La victoire de Fernando Collor a provoqué une euphorie momentanée, rapidement dissipée par l'échec des plans économiques successifs et les accusations de corruption qui ont touché des personnalités proches du président. Après un mouvement populaire intense, Collor a été évincé du gouvernement en 1992 par le processus de destitution mené par le Congrès national.

Le président Itamar Franco, successeur de Fernando Collor, a bénéficié d'un large soutien parlementaire et populaire. Ses principaux objectifs étaient de lutter contre l'inflation, de reprendre la croissance économique et de réduire la pauvreté du peuple brésilien. Le succès des mesures économiques a permis l'élection du créateur du Plan Réel, Fernando Henrique Cardoso, qui a remporté la présidence de la République, et a été président pour deux mandats, de 1995 à 1998 et de 1999 à 2002.

Le 27 octobre 2002, Luiz Inácio Lula da Silva est élu président de la République fédérative du Brésil avec près de 53 millions de voix, et le 29 octobre 2006 est réélu avec plus de 58 millions de voix (60,83% des voix). votes valides).

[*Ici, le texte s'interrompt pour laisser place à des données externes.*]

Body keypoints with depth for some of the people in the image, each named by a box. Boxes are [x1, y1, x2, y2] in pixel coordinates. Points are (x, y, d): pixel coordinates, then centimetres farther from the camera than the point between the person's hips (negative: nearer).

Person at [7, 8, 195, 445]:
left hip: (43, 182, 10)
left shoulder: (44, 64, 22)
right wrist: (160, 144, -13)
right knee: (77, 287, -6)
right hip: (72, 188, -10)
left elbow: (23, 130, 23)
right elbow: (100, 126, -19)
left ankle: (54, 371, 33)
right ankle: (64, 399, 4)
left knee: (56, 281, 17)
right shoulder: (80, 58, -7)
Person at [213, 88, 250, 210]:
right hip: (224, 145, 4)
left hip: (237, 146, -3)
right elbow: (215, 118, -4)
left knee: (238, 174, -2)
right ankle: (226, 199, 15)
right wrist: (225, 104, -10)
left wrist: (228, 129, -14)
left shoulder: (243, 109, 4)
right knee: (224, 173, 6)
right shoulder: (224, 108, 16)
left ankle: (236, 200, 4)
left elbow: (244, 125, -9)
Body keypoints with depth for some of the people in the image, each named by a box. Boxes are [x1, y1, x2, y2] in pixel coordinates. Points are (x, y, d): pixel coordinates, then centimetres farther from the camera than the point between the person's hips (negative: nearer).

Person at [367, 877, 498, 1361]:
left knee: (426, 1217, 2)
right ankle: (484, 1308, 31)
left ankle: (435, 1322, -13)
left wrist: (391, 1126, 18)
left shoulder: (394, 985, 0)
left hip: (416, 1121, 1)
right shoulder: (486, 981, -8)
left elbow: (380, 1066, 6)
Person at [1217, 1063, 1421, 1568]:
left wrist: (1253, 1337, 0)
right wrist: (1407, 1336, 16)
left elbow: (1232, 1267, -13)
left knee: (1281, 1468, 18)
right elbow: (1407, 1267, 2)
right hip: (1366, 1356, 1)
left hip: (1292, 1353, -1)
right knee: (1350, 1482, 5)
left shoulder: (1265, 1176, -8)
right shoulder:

Le 31 octobre 2010, Dilma Rousseff a été élue présidente du Brésil, un poste qui sera occupé pour la première fois dans l'histoire du pays par une femme. Dilma Roussef a obtenu 55 752 529 voix, ce qui représente 56,05% du total des voix valides. Dans sa déclaration officielle après avoir remporté les élections, il a déclaré:Je ferai un gouvernement déterminé à éliminer la misère et offrirai des opportunités à tous les Brésiliens. Mais j'appelle humblement la nation, les hommes d'affaires, les travailleurs, la presse, les bonnes gens du pays à m'aider.”